TASK STATEMENT: Within the listing below, please copy exactly the lines between the line holding "Rendered at 1500 by 1125 pixels." and the line holding "text_box [1155, 78, 1213, 135]", inclusive.

DATA FOR THIS TASK:
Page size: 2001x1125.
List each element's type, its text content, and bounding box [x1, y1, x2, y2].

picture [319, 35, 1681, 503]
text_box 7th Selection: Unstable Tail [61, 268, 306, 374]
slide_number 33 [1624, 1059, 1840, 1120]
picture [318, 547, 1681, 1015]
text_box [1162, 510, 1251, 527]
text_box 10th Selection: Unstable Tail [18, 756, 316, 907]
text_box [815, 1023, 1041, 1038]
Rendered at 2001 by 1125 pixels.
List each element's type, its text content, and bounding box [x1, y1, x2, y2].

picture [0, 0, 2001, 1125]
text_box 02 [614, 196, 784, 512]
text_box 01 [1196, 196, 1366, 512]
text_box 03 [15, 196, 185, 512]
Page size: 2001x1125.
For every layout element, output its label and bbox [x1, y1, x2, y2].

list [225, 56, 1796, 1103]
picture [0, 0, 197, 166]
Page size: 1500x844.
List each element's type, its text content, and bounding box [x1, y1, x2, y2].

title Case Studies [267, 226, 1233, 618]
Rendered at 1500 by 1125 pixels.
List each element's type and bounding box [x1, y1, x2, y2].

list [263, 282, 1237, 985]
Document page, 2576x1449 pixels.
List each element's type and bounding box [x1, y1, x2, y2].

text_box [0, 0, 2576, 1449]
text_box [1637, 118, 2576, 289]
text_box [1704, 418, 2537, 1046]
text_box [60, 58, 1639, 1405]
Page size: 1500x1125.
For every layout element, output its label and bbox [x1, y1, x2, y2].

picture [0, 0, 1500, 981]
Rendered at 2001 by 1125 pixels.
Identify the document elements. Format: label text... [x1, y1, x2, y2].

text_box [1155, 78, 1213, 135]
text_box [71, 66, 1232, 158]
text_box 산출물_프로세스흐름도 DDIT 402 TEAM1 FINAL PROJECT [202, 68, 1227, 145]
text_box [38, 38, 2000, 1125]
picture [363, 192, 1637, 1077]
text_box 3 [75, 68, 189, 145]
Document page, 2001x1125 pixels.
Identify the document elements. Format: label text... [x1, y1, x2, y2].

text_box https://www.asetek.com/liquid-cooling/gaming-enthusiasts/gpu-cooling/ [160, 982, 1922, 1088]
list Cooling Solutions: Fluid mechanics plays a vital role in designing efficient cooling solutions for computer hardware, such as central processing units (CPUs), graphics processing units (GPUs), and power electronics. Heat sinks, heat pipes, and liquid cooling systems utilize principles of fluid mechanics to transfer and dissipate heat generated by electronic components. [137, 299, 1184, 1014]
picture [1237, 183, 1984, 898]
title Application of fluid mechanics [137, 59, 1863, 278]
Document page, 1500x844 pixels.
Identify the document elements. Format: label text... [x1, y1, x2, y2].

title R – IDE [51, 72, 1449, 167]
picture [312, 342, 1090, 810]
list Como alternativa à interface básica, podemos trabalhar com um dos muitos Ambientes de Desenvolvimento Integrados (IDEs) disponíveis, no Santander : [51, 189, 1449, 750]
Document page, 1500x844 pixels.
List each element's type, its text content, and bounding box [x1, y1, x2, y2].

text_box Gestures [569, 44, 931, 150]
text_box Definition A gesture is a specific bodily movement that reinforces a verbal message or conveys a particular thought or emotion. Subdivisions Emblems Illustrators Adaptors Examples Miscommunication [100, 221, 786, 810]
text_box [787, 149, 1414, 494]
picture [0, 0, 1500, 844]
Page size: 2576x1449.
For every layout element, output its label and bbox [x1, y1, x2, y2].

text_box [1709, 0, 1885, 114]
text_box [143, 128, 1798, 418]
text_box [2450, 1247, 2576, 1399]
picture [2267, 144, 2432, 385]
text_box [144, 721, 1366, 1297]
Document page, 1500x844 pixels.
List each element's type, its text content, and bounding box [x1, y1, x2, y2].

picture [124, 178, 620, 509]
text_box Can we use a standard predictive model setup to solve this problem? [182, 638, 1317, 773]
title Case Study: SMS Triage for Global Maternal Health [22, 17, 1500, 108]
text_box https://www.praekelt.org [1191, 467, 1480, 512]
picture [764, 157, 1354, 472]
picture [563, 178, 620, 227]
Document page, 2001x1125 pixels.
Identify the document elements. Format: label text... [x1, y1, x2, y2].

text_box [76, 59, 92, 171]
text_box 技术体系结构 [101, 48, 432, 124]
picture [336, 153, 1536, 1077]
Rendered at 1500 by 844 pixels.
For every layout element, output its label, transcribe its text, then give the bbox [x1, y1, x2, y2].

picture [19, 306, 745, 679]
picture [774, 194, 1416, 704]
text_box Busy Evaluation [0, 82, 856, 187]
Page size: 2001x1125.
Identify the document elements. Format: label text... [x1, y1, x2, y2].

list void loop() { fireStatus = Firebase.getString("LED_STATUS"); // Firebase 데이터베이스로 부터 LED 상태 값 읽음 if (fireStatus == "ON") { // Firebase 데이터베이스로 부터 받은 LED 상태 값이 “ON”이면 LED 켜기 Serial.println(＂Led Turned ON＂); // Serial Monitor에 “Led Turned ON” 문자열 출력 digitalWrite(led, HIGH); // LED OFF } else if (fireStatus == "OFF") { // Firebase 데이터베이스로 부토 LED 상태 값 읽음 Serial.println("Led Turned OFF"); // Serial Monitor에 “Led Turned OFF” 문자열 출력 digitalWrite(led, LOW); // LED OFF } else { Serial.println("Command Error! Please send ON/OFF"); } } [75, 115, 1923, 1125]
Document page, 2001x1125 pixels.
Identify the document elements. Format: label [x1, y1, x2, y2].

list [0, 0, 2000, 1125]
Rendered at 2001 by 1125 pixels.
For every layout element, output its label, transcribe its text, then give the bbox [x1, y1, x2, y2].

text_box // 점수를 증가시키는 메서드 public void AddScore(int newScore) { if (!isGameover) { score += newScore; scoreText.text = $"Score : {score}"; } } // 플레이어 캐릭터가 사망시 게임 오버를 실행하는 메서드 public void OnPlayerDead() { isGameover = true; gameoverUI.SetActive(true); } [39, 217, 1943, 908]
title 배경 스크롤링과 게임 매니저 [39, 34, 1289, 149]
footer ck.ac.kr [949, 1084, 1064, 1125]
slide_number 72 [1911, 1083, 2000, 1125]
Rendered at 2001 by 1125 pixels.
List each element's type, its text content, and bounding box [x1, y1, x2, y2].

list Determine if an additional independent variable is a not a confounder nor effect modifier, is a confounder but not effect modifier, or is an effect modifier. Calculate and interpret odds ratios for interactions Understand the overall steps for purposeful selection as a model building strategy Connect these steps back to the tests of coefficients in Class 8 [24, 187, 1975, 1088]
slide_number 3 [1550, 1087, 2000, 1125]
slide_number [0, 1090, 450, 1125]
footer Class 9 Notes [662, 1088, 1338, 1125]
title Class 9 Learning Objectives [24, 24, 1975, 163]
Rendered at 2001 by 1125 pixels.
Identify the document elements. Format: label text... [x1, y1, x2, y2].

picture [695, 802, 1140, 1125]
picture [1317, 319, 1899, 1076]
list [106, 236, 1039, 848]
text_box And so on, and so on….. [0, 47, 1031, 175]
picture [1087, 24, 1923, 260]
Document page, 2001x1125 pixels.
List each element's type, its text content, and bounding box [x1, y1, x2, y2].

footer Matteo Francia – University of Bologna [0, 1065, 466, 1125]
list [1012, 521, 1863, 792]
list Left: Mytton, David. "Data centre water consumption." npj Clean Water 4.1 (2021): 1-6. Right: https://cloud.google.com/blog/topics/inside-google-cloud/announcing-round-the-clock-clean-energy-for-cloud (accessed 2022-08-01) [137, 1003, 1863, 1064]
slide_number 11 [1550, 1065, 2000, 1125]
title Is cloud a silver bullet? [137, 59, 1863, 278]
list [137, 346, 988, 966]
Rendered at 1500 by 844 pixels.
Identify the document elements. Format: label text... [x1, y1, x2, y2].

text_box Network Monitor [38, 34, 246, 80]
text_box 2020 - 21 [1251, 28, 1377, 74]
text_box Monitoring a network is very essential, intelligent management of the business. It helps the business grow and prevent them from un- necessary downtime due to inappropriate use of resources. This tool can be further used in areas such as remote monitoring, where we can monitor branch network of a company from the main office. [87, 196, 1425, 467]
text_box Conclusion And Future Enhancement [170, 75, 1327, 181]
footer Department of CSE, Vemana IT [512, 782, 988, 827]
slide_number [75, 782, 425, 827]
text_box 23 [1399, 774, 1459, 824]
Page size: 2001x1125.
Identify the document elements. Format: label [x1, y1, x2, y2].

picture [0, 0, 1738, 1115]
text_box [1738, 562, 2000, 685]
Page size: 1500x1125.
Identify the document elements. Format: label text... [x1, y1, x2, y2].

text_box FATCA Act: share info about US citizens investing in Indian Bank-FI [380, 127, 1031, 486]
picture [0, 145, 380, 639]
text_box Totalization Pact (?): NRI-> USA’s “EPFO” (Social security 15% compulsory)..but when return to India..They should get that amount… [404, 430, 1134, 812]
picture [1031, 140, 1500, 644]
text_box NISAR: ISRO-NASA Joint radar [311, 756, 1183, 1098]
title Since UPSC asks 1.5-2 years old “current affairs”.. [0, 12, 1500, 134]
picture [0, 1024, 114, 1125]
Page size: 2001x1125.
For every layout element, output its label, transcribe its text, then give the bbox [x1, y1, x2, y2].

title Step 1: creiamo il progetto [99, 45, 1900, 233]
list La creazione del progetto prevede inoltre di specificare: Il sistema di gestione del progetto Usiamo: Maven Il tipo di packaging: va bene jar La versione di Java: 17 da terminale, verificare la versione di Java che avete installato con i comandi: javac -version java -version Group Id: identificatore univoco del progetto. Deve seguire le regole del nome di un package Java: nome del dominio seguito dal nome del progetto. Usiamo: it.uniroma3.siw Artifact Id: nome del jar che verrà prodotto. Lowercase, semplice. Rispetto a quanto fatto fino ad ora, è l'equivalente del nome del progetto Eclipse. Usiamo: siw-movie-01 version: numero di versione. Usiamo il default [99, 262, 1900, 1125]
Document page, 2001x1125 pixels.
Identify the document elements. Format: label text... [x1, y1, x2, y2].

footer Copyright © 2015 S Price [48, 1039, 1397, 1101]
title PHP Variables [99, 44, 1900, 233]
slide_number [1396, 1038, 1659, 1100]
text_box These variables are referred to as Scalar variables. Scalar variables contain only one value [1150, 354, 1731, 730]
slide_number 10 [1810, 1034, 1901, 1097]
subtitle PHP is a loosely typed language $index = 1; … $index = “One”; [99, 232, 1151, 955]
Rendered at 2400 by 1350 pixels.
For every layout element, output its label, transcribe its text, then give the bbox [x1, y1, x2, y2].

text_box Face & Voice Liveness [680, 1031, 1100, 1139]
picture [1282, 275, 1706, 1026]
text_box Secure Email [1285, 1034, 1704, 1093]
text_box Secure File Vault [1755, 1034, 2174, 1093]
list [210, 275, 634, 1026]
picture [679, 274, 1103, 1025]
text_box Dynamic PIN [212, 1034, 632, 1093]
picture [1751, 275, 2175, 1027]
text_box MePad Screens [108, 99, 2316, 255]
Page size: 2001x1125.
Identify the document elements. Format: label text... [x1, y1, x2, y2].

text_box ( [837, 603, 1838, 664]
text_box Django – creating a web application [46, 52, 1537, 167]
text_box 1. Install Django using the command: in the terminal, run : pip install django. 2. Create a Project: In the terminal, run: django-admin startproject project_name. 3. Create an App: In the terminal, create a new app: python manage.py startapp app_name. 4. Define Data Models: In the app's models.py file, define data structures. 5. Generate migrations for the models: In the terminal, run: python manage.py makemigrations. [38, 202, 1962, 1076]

RESULT OF THE EXERCISE:
Rendered at 1500 by 1125 pixels.
List each element's type and bounding box [x1, y1, x2, y2].

list [263, 282, 1237, 985]
Document page, 2576x1449 pixels.
List each element's type and bounding box [x1, y1, x2, y2].

text_box [0, 0, 2576, 1449]
text_box [1637, 118, 2576, 289]
text_box [1704, 418, 2537, 1046]
text_box [60, 58, 1639, 1405]
Page size: 1500x1125.
For every layout element, output its label and bbox [x1, y1, x2, y2].

picture [0, 0, 1500, 981]
Rendered at 2001 by 1125 pixels.
Identify the document elements. Format: label text... [x1, y1, x2, y2].

text_box [1155, 78, 1213, 135]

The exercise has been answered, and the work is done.